Whether it's texting, talking on a cell phone, emailing or using Facebook, it seems most people are constantly plugged in these days, even when they're at work.
Some experts said digital distractions may be taking a toll on our ability to concentrate and compromising the quality of our work.
"One of the biggest distractions we have is actually technology," observed Dr. Courtney Stevens, an assistant professor of psychology at Willamette University.
Stevens' research has examined attention and concentration in children and adults. She said doing work and social media at the same time can be detrimental to both.
"If you're attempting to multi-task, listen to a lecture and send and receive text messages at the same time, your comprehension is going to go down," said Stevens.
Portland State University student Kelly Russell disagreed. She said she often checks Facebook while doing homework and felt it hasn't hindered her ability to concentrate.
"I think people in this generation have kind of learned to multi-task better than older generations," said Russell. "It doesn't really throw you off when you get a text or a Facebook post if you check it real quick then go back to work," she said.
Others, like student Dillon Bergstad disagreed.
"I don't multi-task," said Bergstad. "I believe in doing just one task at a time, finishing that and moving onto the next," he said. "That's been the key."
Stevens suggested limiting distractions and maximizing concentration by carving out time for each activity.
"That might mean turning off your cell phone and e-mail for part of the day," Stevens said. "Sometimes what we find with science is it reinforces what common sense tells us."

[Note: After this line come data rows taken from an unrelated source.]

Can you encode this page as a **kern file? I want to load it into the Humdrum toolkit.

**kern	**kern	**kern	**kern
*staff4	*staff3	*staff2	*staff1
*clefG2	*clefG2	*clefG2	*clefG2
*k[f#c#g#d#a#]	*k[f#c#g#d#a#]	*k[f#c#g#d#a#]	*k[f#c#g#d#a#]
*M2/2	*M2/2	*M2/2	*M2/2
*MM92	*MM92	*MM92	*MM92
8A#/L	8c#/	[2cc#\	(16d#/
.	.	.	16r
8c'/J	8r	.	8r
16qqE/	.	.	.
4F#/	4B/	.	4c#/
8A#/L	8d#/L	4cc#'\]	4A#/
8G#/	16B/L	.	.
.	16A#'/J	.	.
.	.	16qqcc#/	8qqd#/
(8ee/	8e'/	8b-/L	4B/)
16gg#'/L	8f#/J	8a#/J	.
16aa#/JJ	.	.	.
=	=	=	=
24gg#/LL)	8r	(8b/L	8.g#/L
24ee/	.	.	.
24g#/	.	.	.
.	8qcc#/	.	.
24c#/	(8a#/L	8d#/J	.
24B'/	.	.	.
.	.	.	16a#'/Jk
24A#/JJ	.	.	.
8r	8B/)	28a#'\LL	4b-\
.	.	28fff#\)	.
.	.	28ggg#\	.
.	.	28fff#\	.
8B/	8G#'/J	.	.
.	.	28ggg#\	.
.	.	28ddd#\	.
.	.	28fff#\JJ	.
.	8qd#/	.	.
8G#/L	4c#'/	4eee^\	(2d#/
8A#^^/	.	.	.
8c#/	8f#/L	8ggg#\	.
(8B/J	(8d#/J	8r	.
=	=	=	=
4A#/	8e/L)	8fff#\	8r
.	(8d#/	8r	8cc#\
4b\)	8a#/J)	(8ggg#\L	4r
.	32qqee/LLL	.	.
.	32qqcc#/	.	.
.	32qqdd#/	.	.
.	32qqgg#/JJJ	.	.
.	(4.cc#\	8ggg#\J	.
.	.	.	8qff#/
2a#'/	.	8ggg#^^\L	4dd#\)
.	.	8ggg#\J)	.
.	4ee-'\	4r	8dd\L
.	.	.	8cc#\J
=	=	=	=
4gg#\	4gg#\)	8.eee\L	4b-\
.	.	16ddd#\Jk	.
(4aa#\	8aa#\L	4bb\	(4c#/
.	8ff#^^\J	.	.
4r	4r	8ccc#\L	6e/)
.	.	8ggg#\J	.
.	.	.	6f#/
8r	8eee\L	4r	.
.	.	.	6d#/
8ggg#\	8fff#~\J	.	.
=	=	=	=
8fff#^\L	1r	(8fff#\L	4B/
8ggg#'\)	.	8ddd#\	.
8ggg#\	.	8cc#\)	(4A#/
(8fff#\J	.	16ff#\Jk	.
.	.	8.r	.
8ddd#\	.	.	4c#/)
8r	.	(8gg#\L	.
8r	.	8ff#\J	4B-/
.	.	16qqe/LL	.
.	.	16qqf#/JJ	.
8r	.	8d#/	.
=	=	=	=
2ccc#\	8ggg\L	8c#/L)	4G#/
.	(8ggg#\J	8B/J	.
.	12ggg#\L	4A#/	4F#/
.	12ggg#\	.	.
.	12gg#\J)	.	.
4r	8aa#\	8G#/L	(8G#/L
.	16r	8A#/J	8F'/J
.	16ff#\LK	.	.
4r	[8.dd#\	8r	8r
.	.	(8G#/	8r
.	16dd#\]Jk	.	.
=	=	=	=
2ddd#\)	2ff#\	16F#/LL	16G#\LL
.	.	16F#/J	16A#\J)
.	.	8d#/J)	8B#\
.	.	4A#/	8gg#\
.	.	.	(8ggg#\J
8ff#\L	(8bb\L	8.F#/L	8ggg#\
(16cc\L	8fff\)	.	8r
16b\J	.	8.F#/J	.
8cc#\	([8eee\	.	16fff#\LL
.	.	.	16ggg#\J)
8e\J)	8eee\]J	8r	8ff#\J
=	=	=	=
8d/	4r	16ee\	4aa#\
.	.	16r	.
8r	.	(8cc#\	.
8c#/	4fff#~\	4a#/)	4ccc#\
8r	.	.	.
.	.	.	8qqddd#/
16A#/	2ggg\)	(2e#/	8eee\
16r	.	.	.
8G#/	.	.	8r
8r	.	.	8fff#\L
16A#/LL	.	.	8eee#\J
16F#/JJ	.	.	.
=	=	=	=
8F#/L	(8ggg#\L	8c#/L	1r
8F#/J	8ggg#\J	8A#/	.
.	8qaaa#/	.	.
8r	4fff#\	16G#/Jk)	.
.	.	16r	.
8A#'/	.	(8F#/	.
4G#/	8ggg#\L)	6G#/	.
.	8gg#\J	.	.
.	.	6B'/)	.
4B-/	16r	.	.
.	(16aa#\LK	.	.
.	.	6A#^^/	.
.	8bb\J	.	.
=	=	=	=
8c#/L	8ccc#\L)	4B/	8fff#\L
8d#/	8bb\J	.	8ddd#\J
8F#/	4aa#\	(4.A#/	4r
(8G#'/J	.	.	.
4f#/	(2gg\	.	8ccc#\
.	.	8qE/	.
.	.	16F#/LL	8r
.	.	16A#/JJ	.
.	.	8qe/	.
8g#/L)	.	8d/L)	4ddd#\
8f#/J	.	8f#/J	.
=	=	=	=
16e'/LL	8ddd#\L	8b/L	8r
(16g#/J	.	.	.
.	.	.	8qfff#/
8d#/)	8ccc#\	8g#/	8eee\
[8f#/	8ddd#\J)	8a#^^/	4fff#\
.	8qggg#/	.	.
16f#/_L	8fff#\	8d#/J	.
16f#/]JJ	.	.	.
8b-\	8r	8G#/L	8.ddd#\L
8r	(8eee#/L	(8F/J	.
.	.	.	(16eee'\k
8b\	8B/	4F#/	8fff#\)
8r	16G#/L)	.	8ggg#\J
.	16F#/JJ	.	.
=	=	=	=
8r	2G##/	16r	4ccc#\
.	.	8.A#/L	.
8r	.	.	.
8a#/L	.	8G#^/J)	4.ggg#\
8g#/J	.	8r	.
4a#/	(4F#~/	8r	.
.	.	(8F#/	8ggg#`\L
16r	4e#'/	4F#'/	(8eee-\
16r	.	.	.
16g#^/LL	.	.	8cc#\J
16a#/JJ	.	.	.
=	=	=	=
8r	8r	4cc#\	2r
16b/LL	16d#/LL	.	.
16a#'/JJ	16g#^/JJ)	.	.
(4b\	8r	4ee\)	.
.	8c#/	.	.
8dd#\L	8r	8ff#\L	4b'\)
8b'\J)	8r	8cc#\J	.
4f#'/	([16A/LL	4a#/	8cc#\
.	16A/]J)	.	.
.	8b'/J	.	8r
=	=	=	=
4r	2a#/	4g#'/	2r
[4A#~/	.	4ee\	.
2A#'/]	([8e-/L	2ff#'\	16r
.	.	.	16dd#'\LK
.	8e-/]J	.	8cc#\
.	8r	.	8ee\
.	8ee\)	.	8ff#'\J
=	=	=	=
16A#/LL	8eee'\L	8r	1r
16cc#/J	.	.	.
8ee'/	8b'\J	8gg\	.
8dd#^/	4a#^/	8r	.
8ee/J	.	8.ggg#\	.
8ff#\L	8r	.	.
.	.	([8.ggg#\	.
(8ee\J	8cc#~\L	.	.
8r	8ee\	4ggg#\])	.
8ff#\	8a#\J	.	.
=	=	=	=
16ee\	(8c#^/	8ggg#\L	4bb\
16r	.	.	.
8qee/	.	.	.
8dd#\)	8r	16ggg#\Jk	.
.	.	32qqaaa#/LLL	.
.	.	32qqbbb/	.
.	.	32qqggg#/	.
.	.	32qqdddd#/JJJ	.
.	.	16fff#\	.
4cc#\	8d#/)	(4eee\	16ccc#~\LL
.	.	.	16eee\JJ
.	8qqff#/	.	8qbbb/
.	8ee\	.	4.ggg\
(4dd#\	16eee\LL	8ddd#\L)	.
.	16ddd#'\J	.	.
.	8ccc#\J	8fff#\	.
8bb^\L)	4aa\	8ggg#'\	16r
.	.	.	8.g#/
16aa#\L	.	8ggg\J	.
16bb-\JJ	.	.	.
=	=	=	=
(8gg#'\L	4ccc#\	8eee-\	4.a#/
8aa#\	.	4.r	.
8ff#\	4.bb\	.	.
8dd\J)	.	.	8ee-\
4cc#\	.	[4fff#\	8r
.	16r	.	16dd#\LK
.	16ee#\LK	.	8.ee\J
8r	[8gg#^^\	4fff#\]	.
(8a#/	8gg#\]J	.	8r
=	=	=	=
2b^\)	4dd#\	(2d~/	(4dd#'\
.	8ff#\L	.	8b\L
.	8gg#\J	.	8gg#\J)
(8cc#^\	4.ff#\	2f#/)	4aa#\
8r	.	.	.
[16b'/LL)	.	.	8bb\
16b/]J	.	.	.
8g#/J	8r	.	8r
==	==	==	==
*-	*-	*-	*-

Doctors say besides digital distractions, other forms of concentration killers are all around us, and sometimes, even inside us.
"Stomach rumbling, brain just kind of getting tired and fatigued," said Dr. Jim Mol, a psychologist with Providence Portland and St. Vincent Medical Centers.
Mol said lack of sleep and food are some of the biggest concentration killers, and while it may seem obvious, Mol said people often ignore them.
"If you don't have adequate sleep then your brain's just not working at an adequate level," said Mol.
Mol suggested choosing snacks high in protein like nuts, and avoid sweets and simple carbohydrates.
"If you eat something really sweet, it may get you thinking happy thoughts and get you pretty zippy for a little while, but chances are it won't last long and you might even crash," warned Mol.
Sometimes, sheer lack of motivation is a concentration killer, especially if a certain task is boring.
Doctors suggest making a deal with yourself: Stay on task for a certain amount of time and then reward yourself with a 10 minute break. Take a walk outside, grab a cup of coffee or get a snack to keep you motivated and help you get the job done.
Doctors say certain concentration killers, like worry or stress may seem out of our control, but can possibly be managed with a little effort.
"If you've got something you need to worry about, schedule a time to worry about it," suggested Stevens. She said compartmentalizing, even when it comes to stress, can help you stay focused on the task at hand.
"It's very difficult to throw something completely off of your mental radar," admitted Stevens. "But for some people, if you know you have a time you're going to be thinking about (your stresses), it can be easier not to ruminate on them while you're focused on something else."
And finally, you've heard of "to-do" lists, but Dr. Mol said, you might want to try making a "to-don't" list.
"Ask yourself, 'What are the least important things that I plan NOT to do today?" said Mol.
Because today requires enough of your concentration as it is.